1. 前言

  采用shader实现了标准？ 冯氏光照模型。

2. 数学背景

老生长谈了。

• 光照模型：冯氏光照模型（环境光+漫反射+镜面反射）
• 光源类型：点光源

环境光通常是一个常量
$ambient= C_{a}$ambient=Ca​

漫反射与面的法向量N和光线向量L有关
$diffuse = C_{d} * max (dot (N , L),0)$diffuse=Cd​∗max(dot(N,L),0)

镜面反射与面的法向量N和光线向量L以及视线向量V有关
$specular = C_{s} * max (dot (V , reflect(-L,N)),0)^{shininess}$specular=Cs​∗max(dot(V,reflect(−L,N)),0)shininess

不同于平行光，点光源还有一个属性。其光照强度随距离D缩减
$attenuation = \frac{1}{D^2}$attenuation=D21​
但是此公式在物体及其接近光源的时候亮度会及其高，因此一般采用如下变种
$attenuation = \frac{1}{C + A*D + B* D^2}$attenuation=C+A∗D+B∗D21​

3. 实现

矩阵库是我自己的渣渣实现这里就不献丑放出来了，读者用glm就可以了。
特别地，当我使用vec3.data()、mat4.data()时，意指获取储存在当前向量或矩阵的元素的数组指针。

• 所示数据:
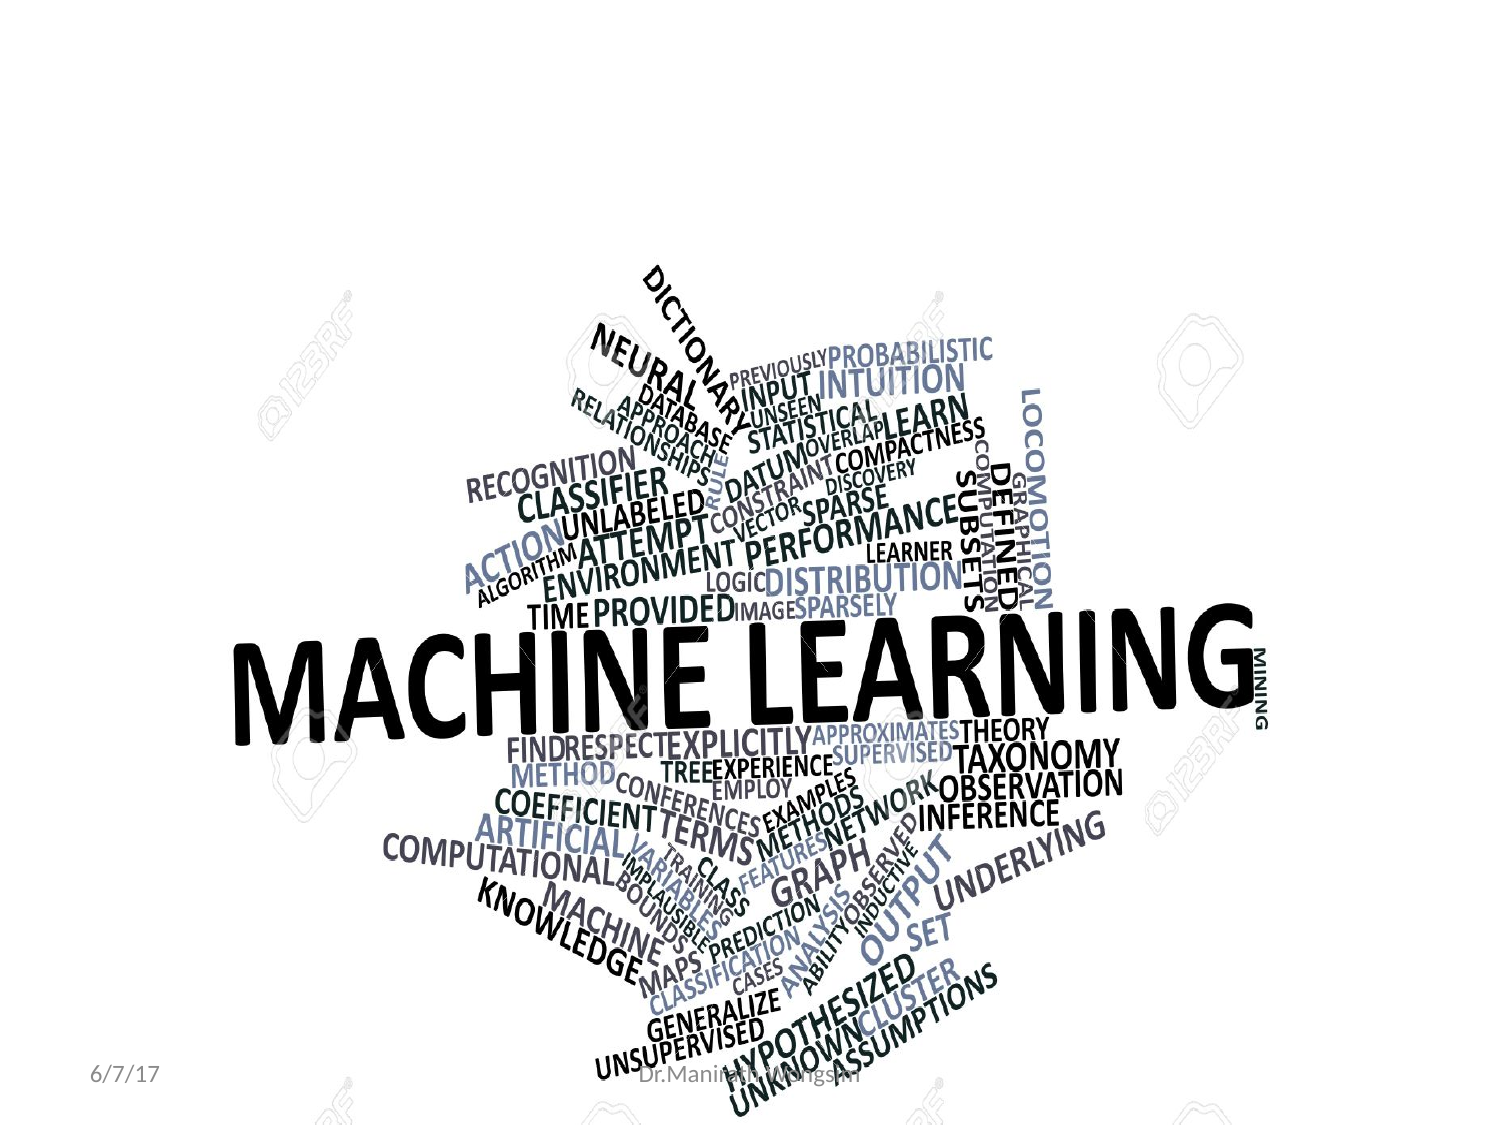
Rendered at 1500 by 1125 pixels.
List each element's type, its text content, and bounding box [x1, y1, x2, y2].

text_box 6/7/17 [74, 1042, 425, 1103]
picture [227, 257, 1273, 1125]
text_box Dr.Manirath Wongsim [512, 1042, 988, 1103]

• 问题与任务:
A) 根据页面摘录，与平行光不同，点光源的光照强度随什么而缩减？
B) 将记录中的“bounding box”替换为“position box”，其余内容不变，重新写出这些记录，答案中不要包含图片。

• 给出的答案:
A) 点光源的光照强度随距离D而缩减。

B)
Rendered at 1500 by 1125 pixels.
List each element's type, its text content, and position box [x1, y1, x2, y2].

text_box 6/7/17 [74, 1042, 425, 1103]
picture [227, 257, 1273, 1125]
text_box Dr.Manirath Wongsim [512, 1042, 988, 1103]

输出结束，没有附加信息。